[Scene geometry reasoning data]
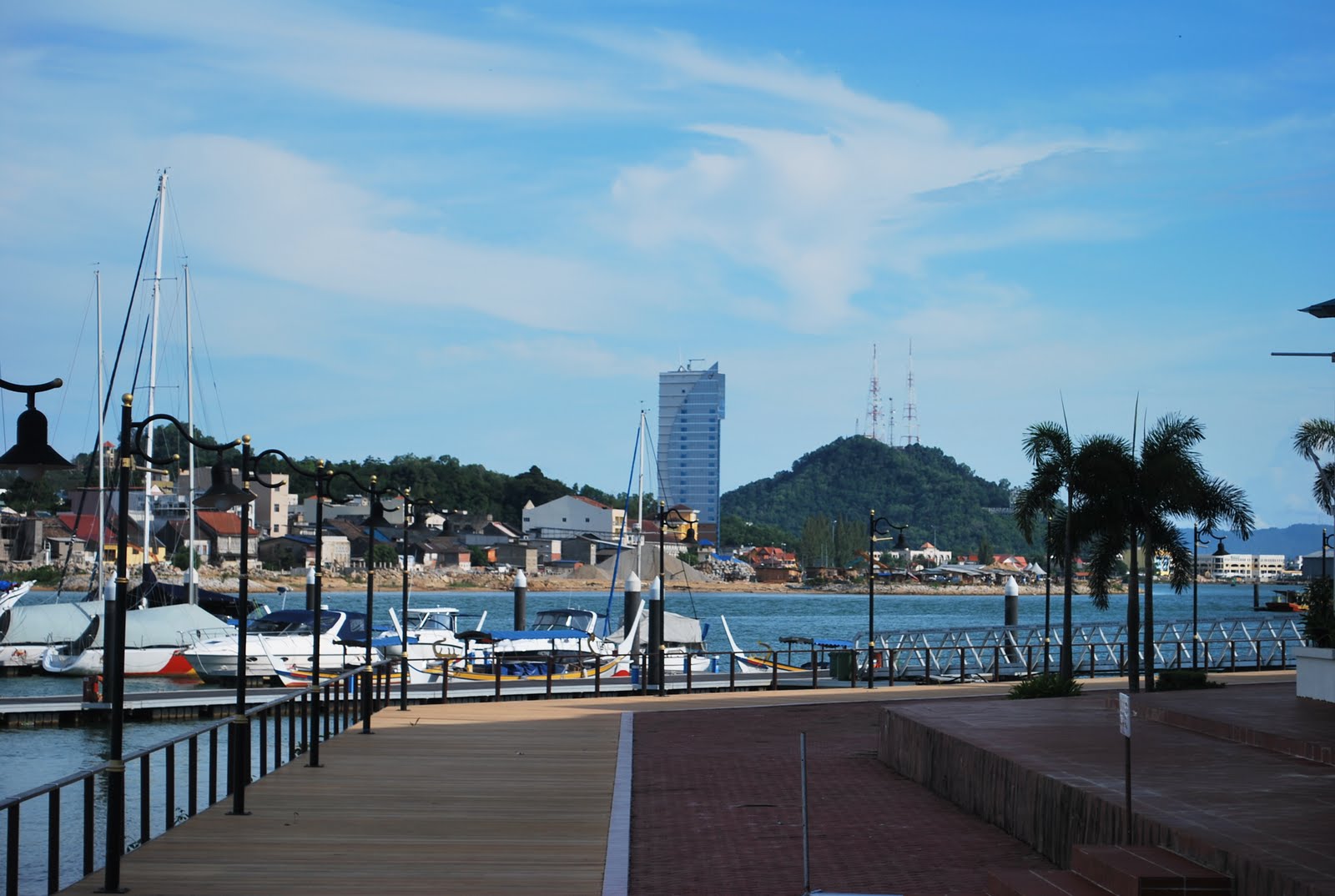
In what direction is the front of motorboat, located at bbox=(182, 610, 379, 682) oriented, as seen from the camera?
facing to the left of the viewer

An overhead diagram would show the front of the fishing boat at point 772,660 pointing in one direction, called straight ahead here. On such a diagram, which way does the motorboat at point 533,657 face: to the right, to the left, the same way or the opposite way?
the opposite way

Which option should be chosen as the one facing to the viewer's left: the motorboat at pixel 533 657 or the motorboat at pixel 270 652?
the motorboat at pixel 270 652

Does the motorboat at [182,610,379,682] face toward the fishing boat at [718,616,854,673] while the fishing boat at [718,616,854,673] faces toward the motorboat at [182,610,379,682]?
no

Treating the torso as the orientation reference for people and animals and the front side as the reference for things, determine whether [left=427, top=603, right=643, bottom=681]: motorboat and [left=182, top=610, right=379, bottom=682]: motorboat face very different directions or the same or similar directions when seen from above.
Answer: very different directions

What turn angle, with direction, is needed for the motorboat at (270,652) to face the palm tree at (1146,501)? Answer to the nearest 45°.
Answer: approximately 135° to its left

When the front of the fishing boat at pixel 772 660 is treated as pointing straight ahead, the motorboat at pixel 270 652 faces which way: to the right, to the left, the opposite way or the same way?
the same way

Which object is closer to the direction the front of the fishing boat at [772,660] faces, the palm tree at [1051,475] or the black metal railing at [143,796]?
the black metal railing

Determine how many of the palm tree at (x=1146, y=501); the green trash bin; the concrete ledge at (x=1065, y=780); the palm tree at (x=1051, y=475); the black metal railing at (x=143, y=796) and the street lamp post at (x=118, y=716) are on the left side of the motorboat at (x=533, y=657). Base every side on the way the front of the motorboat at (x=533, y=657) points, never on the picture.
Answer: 0

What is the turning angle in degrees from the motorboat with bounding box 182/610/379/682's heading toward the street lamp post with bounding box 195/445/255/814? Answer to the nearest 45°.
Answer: approximately 90° to its left

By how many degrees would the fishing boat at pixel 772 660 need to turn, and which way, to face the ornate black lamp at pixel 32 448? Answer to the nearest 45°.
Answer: approximately 90° to its left

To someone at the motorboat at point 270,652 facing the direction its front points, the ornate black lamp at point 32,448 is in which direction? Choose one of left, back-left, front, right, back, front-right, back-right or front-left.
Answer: left

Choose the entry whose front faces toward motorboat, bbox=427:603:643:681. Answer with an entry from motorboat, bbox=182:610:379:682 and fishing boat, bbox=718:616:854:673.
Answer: the fishing boat

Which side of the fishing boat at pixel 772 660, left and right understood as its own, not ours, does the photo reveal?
left

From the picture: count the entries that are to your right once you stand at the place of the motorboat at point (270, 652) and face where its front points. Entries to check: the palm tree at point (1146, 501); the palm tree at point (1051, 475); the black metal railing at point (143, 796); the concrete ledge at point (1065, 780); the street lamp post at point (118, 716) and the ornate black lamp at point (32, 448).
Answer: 0

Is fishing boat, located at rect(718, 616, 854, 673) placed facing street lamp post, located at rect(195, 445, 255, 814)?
no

TASK STATEMENT: Please render every line of the entries above as a Markdown table with two columns, No. for the row number and Text for the line. Skip blank lines and leave out the pictures.

WRITTEN RESPONSE:
| No. | Text |
|---|---|
| 1 | In what direction is the front of motorboat, located at bbox=(182, 610, 379, 682) oriented, as seen from the camera? |
| 2 | facing to the left of the viewer |
| 3 | An overhead diagram would show the front of the fishing boat at point 772,660 pointing in one direction, called straight ahead here. On such a diagram, which way does the motorboat at point 533,657 face: to the right, to the left, the same way or the opposite way? |
| 4 | the opposite way |
| 5 | Which option should be chosen as the one facing to the viewer's left: the motorboat at pixel 533 657 or the motorboat at pixel 270 652? |
| 6 | the motorboat at pixel 270 652 |
| 7 | Does the motorboat at [182,610,379,682] face toward the fishing boat at [718,616,854,673] while the fishing boat at [718,616,854,673] faces toward the motorboat at [182,610,379,682]? |
| 8 | no |
| 9 | Treating the torso as the orientation reference for people and animals and the front side as the reference for things, determine whether [left=427, top=603, right=643, bottom=681]: motorboat and [left=182, top=610, right=379, bottom=682]: motorboat face very different directions or the same or similar directions when seen from above. |
| 10 | Answer: very different directions |
| 11 | What turn angle, with direction, is needed for the motorboat at (270,652) to face the palm tree at (1146,501)? Answer to the nearest 45°. |
| 12 | Answer: approximately 135° to its left |
| 13 | When the front of the fishing boat at pixel 772 660 is treated as pointing straight ahead, the motorboat at pixel 270 652 faces which way: to the right, to the left, the opposite way or the same way? |
| 14 | the same way |
| 15 | Which object is closer to the direction the front of the fishing boat at [772,660] faces, the palm tree at [1051,475] or the black metal railing at [143,796]? |
| 16 | the black metal railing |
| 17 | Determine how many of the palm tree at (x=1146, y=501); the green trash bin; the concrete ledge at (x=1065, y=780); the palm tree at (x=1051, y=475); the black metal railing at (x=143, y=796) and the street lamp post at (x=118, y=716) are on the left side of the motorboat at (x=533, y=657). Base every side on the way the front of the motorboat at (x=533, y=657) points, never on the picture. |
| 18 | Answer: 0 |
| 19 | What is the turning angle in degrees from the motorboat with bounding box 182/610/379/682's heading toward the street lamp post with bounding box 195/445/255/814? Answer to the nearest 45°. |
| 20 | Answer: approximately 90° to its left |
| 21 | By how many degrees would the fishing boat at pixel 772 660 need to turn, and which way, to face the ornate black lamp at pixel 32 448? Answer to the nearest 45°. |
| 22 | Answer: approximately 90° to its left |
| 23 | To someone at the motorboat at point 270,652 facing the direction its front points, the ornate black lamp at point 32,448 is in which direction? Choose one of left, back-left, front, right, back, front-right, back-right or front-left. |
| 24 | Answer: left |
| 25 | Choose the entry whose front faces toward motorboat, bbox=427:603:643:681. Answer with an entry from motorboat, bbox=182:610:379:682 and fishing boat, bbox=718:616:854:673. |
| 26 | Answer: the fishing boat |
| 27 | Which side of the fishing boat at pixel 772 660, left and right understood as its own, not ours, does the photo reveal? |
| 28 | left |
| 29 | From the picture: count the entries that are to your right once you stand at the place of the motorboat at point (270, 652) and face where its front points. Entries to check: the palm tree at point (1146, 501); the palm tree at point (1051, 475); the black metal railing at point (143, 796); the concrete ledge at point (1065, 780); the street lamp post at point (118, 716) and the ornate black lamp at point (32, 448). |
| 30 | Answer: 0 |
| 31 | Is fishing boat, located at rect(718, 616, 854, 673) placed facing street lamp post, located at rect(195, 445, 255, 814)? |
| 32 | no |